Continued from page 1

“It’s been long and at times has been very, very difficult,” said Jerry Richardson, owner of the Carolina Panthers. “We’re confident that the players and the teams have arrived at a good place. We think we have a fair, balanced agreement.”

But George Wilson, the player representative for the Buffalo Bills, called the owners’ vote and subsequent news conference “an attempt to break the spirits of our men and to fracture the solidarity that we’ve exemplified thus far.”

He said the deal approved by the owners included provisions the players haven’t even seen, which is why no vote was taken during a conference call Thursday night.

“Ultimately, the guys felt like this thing is being force-fed to us, that it’s being shoved down our throats,” Wilson told The Associated Press. “And the way everything transpired this evening, in a sense, was trying to add more pressure to the situation and force us to accept this deal without really being able to see all the details of what they voted on.”

Clearly, the basic outline of the proposed agreement _ much of which was agreed upon a week ago _ can still produce a deal acceptable to both owners and players. Maybe, given all the enmity displayed during the four-month work stoppage, it was farfetched to think everything would go smoothly at the end.

“I don’t think this deal is blown up,” Wilson said. “We can definitely work through these issues.”

The fans are tired of all the labor talk. They’re just ready for some football.

“Finally,” said Dave Gower of Knoxville, Tenn., who just happened to be staying at the hotel where the owners met. “I don’t understand why it took so long. I hope the players take it and run with it.”

Packers president Mark Murphy said no one was trying to pull a fast one on the players, or pressure them into accepting an owner-friendly framework for divvying up more than $9 billion in annual revenues. He also dismissed the idea of going back to the bargaining table.

“We put our pens down,” Murphy said. “We’ve negotiated. We’ve been negotiating in good faith with the union, we reached agreement on all the key points. They’re voting on the same thing that we ratified.”

Not so, said NFL Players Association chief DeMaurice Smith, who talked with Goodell several times by phone during the day and was informed of the owners’ vote before an official announcement went out. It didn’t take long for Smith to fire off an email to team reps denying it was a done deal.

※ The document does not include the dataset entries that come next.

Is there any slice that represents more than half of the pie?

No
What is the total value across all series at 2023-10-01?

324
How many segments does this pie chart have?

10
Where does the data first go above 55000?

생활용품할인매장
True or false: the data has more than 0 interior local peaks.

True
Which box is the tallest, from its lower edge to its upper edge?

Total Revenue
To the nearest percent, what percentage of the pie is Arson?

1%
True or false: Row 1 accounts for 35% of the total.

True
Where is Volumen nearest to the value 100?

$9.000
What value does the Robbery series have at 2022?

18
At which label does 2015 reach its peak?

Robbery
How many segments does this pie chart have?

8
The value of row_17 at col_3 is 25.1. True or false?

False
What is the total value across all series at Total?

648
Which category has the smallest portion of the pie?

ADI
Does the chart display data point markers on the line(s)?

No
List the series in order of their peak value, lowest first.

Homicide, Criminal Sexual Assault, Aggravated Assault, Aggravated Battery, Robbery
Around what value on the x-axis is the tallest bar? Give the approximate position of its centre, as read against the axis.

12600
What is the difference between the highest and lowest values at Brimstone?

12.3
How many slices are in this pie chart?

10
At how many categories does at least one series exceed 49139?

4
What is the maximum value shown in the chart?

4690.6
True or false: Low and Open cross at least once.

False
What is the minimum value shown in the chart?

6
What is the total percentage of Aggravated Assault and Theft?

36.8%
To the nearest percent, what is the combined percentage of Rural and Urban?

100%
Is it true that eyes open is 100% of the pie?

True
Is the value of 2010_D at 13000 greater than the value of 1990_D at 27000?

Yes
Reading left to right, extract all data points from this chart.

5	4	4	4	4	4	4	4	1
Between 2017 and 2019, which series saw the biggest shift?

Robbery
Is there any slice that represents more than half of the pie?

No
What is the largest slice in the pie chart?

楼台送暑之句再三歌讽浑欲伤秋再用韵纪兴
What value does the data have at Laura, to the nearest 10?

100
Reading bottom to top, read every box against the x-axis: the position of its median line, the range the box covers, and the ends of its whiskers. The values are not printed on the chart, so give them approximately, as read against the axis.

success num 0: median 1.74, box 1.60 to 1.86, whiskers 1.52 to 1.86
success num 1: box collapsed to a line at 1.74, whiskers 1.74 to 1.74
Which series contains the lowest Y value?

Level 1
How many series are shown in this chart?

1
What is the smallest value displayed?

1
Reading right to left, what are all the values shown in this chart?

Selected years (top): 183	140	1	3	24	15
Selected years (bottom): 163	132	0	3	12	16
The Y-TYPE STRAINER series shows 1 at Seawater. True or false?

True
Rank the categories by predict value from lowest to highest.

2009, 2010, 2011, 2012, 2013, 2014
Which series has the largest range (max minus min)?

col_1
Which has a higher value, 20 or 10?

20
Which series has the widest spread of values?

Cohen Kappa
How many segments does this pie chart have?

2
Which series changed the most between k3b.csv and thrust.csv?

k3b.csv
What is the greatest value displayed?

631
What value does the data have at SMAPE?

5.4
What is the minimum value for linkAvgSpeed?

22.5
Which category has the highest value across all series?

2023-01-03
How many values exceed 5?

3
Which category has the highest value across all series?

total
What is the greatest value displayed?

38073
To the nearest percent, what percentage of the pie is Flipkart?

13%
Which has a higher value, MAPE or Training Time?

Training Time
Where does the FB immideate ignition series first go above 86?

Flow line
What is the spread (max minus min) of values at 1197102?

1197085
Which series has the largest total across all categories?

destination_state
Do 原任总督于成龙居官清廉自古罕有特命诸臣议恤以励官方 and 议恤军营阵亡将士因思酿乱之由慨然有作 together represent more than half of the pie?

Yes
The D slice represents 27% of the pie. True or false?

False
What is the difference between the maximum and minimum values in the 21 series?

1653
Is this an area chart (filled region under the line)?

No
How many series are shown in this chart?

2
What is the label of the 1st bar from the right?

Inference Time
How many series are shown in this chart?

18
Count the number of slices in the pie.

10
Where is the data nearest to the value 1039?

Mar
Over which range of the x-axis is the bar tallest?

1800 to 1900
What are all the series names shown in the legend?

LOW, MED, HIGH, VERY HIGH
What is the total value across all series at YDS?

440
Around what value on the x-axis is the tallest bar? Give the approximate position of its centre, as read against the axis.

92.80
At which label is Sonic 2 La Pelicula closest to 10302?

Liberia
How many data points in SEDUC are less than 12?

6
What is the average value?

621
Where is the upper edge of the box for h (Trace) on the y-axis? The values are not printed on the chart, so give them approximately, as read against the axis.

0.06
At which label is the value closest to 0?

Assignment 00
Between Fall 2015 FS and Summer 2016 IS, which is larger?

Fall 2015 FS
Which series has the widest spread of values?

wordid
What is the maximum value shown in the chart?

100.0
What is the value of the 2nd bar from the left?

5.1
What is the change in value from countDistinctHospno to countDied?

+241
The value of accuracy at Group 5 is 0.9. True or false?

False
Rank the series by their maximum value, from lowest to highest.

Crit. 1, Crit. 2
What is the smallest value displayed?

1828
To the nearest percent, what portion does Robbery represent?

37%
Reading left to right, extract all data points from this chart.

“Issues that need to be collectively bargained remain open; other issues, such as workers’ compensation, economic issues and end of deal terms, remain unresolved. There is no agreement between the NFL and the players at this time,” Smith wrote.

Unhappy with the old collective bargaining agreement, owners exercised an opt-out clause three years ago, setting the stage for this labor dispute. The new deal does not contain an opt-out clause.

If players approve the agreement, team facilities would open Saturday, and the new league year would begin Wednesday, with full free agency and the opening of training camps.

“I can’t say we got everything we wanted to get in the deal. I’m sure (players) would say the same thing,” New York Giants owner John Mara said. “The best thing about it is our fans don’t have to hear about labor-management relations for another 10 years.”